* [TU TAREA]
Encuentra en el listado todas las líneas que contienen la palabra "Preis" y cópialas.

----

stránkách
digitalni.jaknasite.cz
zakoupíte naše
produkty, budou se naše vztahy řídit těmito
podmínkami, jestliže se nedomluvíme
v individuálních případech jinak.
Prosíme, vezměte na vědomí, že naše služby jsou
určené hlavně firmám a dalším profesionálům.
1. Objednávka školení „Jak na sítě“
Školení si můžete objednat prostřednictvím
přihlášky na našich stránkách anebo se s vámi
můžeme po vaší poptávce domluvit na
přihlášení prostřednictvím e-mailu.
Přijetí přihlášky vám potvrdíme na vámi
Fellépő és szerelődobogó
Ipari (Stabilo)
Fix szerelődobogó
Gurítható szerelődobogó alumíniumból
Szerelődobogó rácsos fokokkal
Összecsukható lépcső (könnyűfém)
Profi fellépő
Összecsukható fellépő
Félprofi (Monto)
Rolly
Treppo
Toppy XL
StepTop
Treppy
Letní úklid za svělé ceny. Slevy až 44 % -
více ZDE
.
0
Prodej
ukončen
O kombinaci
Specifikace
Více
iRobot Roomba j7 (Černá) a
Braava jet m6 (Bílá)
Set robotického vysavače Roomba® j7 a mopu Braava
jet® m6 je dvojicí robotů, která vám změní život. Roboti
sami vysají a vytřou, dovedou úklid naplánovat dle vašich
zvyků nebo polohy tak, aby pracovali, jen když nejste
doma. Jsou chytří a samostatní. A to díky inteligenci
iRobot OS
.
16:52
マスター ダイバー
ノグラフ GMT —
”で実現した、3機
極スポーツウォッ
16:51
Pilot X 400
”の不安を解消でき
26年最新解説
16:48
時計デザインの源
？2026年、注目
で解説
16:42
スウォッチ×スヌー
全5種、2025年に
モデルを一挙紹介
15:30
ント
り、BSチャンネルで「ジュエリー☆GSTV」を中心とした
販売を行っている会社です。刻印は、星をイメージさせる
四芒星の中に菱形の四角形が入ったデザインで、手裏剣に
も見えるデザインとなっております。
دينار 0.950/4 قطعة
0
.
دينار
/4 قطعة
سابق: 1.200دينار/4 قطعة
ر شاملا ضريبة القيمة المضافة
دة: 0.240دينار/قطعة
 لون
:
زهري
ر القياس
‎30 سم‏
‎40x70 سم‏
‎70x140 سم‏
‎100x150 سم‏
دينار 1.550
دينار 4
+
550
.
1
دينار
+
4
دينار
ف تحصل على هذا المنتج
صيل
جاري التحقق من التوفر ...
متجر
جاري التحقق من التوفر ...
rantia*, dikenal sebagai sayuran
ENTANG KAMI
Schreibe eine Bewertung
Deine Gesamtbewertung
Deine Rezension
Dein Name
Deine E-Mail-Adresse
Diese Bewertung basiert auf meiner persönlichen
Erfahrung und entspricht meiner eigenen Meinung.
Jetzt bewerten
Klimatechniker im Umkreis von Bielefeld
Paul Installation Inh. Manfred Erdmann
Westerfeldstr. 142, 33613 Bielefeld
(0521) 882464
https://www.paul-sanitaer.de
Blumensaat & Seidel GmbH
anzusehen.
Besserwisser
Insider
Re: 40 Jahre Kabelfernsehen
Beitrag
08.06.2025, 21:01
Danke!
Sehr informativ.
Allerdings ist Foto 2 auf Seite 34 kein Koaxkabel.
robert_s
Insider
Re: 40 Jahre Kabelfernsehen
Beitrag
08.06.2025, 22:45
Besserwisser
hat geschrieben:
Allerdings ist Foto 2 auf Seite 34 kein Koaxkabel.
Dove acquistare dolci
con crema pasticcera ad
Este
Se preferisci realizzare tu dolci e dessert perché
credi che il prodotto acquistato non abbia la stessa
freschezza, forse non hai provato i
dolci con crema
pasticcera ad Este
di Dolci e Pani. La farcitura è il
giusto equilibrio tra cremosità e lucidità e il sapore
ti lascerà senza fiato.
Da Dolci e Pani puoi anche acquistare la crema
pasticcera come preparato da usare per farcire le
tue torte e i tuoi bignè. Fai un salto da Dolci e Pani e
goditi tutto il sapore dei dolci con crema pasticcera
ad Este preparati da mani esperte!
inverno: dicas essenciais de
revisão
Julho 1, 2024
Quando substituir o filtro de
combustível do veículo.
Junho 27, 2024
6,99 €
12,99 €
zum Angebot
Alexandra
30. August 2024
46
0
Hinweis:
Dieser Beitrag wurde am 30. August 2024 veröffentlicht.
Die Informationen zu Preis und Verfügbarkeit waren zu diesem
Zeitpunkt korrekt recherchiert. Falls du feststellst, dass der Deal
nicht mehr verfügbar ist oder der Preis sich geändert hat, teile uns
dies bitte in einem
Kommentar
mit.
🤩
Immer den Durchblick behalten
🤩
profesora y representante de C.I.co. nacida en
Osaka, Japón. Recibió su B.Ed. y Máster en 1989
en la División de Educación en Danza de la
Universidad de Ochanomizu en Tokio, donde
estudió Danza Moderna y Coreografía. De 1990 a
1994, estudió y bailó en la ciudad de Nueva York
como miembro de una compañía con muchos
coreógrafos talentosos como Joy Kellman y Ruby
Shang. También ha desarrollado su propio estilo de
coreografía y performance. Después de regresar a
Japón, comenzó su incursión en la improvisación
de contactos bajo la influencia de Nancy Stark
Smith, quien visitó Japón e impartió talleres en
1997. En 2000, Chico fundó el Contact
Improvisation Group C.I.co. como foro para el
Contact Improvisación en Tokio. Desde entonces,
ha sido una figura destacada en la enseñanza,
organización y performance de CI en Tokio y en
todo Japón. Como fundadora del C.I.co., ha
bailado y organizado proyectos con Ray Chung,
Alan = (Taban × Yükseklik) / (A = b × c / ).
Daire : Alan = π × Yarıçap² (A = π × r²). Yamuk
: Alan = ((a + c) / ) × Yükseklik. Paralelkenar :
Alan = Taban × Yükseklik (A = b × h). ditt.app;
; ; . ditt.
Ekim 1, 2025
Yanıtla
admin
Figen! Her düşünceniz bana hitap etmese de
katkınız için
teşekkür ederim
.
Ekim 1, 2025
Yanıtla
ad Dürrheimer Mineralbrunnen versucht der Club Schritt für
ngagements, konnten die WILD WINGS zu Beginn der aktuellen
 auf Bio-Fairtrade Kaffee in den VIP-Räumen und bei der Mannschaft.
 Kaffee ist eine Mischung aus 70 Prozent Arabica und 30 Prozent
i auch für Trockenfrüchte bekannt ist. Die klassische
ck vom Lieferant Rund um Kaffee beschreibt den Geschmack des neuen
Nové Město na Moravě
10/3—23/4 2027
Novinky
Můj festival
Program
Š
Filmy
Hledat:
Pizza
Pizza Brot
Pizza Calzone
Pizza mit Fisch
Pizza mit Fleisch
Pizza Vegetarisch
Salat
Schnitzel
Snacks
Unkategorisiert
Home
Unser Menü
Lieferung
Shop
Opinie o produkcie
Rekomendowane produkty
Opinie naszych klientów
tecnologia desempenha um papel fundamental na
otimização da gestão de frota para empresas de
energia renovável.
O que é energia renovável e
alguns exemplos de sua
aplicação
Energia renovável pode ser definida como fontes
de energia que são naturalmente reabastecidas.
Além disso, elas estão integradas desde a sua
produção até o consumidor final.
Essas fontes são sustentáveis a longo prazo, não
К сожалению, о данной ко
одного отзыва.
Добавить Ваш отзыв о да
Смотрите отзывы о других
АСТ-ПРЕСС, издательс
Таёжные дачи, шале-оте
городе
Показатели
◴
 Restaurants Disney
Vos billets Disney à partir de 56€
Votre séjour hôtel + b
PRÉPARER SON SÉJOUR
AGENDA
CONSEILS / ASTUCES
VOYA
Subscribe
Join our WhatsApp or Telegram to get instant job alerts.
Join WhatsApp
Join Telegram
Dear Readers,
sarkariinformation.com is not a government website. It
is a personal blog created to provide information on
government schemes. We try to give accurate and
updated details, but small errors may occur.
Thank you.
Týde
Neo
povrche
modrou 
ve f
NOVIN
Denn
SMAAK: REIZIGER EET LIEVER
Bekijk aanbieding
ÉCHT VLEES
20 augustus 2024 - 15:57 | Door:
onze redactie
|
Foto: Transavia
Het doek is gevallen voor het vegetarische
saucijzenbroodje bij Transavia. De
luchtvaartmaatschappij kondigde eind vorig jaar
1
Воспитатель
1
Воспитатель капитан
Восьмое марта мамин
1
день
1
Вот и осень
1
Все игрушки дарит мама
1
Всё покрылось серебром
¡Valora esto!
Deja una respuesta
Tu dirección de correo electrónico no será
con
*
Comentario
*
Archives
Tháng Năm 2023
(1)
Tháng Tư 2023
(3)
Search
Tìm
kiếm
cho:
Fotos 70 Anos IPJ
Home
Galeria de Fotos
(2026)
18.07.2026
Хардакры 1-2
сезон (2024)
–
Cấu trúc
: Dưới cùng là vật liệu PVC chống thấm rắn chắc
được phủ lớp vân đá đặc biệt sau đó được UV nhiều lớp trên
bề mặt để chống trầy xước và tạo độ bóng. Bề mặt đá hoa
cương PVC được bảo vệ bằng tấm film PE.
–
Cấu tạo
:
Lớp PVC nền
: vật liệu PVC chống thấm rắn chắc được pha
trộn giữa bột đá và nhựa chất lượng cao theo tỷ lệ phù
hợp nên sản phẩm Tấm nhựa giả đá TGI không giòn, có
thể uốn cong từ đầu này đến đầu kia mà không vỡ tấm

----

* [RESPUESTA]
Die Informationen zu Preis und Verfügbarkeit waren zu diesem
nicht mehr verfügbar ist oder der Preis sich geändert hat, teile uns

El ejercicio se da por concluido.